One if by land, two if by sea …
One if by car, two if by hoof …
The goats are coming! The goats are coming!
That was our rallying cry around here last week. Monycka, of “No Goats, No Glory” fame, brought two Nigerian Dwarf goats to visit. Their official mission was to eat the pesky weeds that grow in my driveway. I cannot understand why absolutely nothing grows in the backyard where the soil is unencumbered, but weeds sprout up through the landscaping fabric and gravel of the driveway, as if on a dare. Since I can’t mow through the gravel and I won’t poison us with pesticides, hungry goats seemed like a great option for weed removal.

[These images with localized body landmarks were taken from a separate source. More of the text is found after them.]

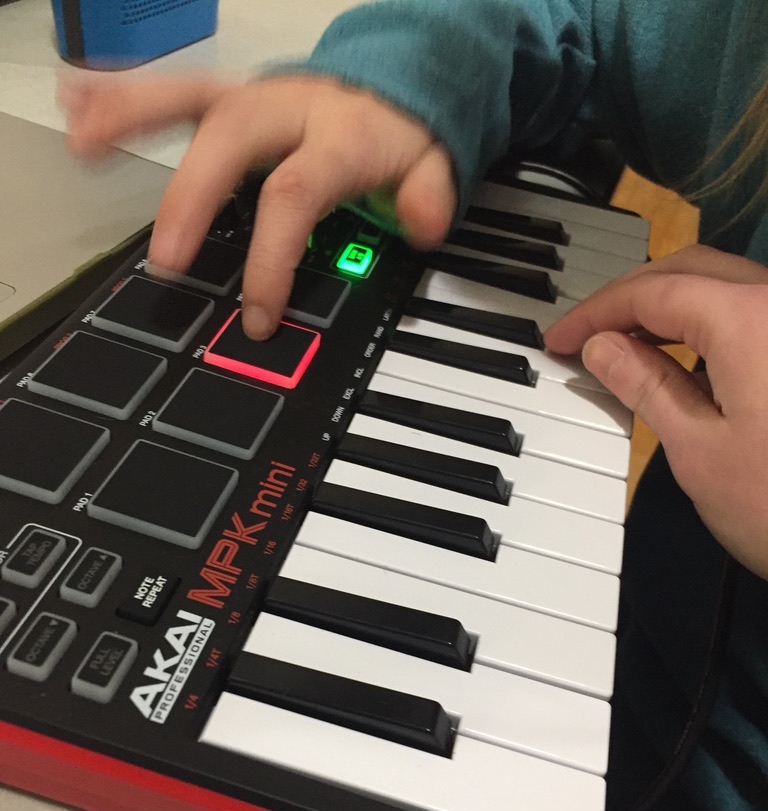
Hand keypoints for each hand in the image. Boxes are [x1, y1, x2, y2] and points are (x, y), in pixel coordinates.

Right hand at [61, 73, 455, 337]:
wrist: (389, 81)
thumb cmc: (395, 135)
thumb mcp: (430, 166)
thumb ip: (428, 196)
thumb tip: (424, 225)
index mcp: (336, 136)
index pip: (296, 195)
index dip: (273, 256)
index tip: (259, 315)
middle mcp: (286, 111)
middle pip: (231, 142)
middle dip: (191, 196)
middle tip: (166, 258)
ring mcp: (250, 99)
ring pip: (188, 98)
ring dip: (129, 117)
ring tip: (82, 141)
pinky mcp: (225, 96)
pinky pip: (170, 90)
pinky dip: (122, 96)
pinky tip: (78, 106)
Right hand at [546, 245, 767, 577]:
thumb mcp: (698, 451)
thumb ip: (647, 387)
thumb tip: (605, 349)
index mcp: (749, 320)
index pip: (653, 292)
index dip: (597, 313)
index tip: (560, 340)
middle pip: (691, 271)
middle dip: (630, 297)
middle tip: (586, 335)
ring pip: (727, 288)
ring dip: (670, 307)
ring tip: (624, 345)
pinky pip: (755, 316)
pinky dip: (710, 326)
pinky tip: (684, 361)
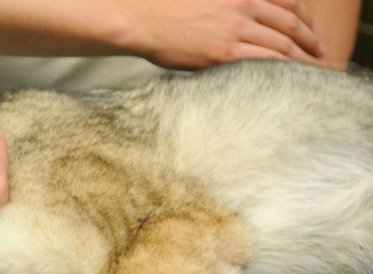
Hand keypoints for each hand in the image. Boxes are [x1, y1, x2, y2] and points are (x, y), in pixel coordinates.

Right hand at [124, 0, 324, 68]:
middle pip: (290, 24)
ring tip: (312, 70)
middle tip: (320, 52)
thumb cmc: (165, 8)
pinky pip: (263, 62)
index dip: (305, 17)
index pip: (287, 2)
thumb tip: (243, 16)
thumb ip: (227, 4)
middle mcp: (243, 7)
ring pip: (282, 45)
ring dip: (302, 58)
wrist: (141, 19)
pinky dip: (281, 70)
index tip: (311, 29)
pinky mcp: (223, 53)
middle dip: (311, 40)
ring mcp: (235, 30)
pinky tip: (288, 78)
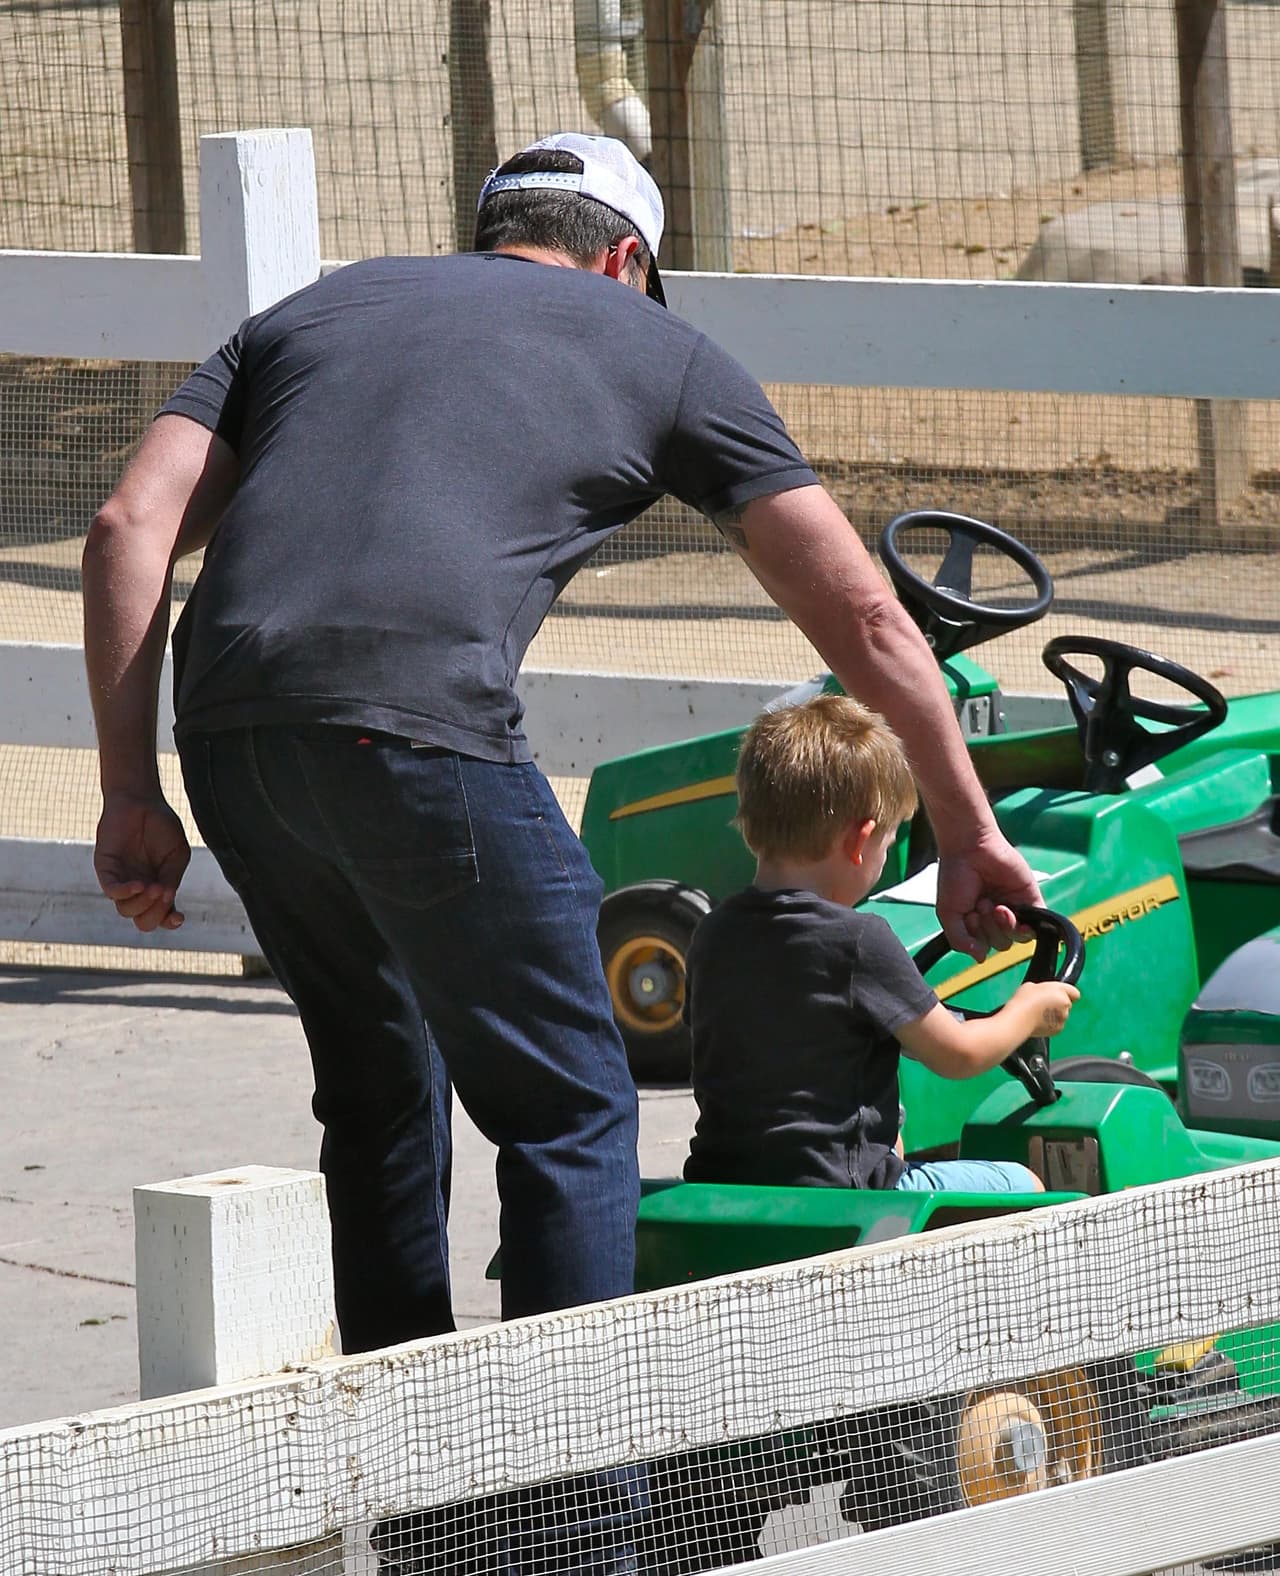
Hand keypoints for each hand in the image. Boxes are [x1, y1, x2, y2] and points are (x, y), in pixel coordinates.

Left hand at [93, 791, 190, 931]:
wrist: (141, 801)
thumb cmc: (161, 826)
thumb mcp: (176, 854)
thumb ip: (172, 877)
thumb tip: (169, 900)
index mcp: (158, 888)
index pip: (161, 916)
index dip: (169, 922)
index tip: (179, 917)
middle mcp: (138, 889)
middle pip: (143, 921)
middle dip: (156, 916)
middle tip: (165, 896)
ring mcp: (121, 881)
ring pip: (126, 911)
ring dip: (143, 903)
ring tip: (154, 886)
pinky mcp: (106, 870)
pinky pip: (111, 891)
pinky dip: (125, 892)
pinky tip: (139, 884)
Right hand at [936, 831, 1042, 959]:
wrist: (970, 848)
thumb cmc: (954, 877)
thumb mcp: (948, 914)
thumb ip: (960, 940)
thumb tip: (980, 958)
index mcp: (978, 922)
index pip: (984, 946)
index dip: (977, 938)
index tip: (969, 917)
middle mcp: (997, 918)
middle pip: (1002, 944)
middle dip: (989, 930)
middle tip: (979, 906)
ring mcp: (1015, 908)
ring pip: (1017, 937)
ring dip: (1003, 925)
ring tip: (992, 904)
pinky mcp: (1030, 899)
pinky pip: (1036, 924)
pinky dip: (1025, 925)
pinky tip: (1009, 911)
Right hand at [1011, 979, 1079, 1036]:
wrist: (1019, 1019)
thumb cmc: (1023, 1001)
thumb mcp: (1032, 985)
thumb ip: (1044, 989)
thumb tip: (1043, 993)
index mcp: (1061, 991)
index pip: (1074, 993)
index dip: (1067, 993)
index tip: (1060, 995)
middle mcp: (1065, 1005)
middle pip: (1067, 1004)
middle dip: (1058, 1004)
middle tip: (1043, 1004)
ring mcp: (1062, 1018)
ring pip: (1061, 1015)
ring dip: (1054, 1014)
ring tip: (1038, 1014)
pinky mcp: (1058, 1029)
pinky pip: (1056, 1025)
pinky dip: (1050, 1024)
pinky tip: (1038, 1021)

Unfortunately, just like the lawn mower, the goats come with their own sensitivities. Two barking neighbor dogs made our new friends nervous and they wouldn’t eat. Clementine did play “Mountain Goat” on the xeriscaping, but goats fear being eaten by animals with sharp teeth and they were too busy being vigilant to notice the weeds.
We retired to the backyard where the goats sat in Monycka’s daughters’ laps in between romps around the yard. Eventually, they settled into tasting the rosebushes, playing with the chickens and conversing with us.
Actually, the chickens did a whole lot more conversing than the goats. I’ve written elsewhere of the talkativeness of chickens and we know they live to chat. Monycka says the goats bleat sometimes, but like the chickens, they sleep when it’s dark and won’t be waking the neighbors at 4AM.
When we say we’d like goats to be legal in the city, as it is in Denver, people sometimes think of full sized goats and wonder if they’ll be big and smelly. The dwarf goats are about the size of a standard poodle. I can’t speak for all small goats, but Clementine and Penelope smelled good enough to invite to tea. Only females would be legal and they aren’t driven to coat themselves in unpleasant things, the way male goats are.
Personally, I believe it’s important that we, as Americans, have the ability to raise some of our own food, even if we live in cities. Small goats will give about a quart of milk a day without the hassle, smell and cleaning duties of larger goats. I’m not saying everyone should get goats and start milking, but given the low impact of a couple of small goats to neighborhood peace, it doesn’t seem reasonable to outlaw them.
If you agree, let your City Council representative know. They are busy folks and can only devote time to an issue when they know their constituents have interest.
Write today! The goats are counting on you!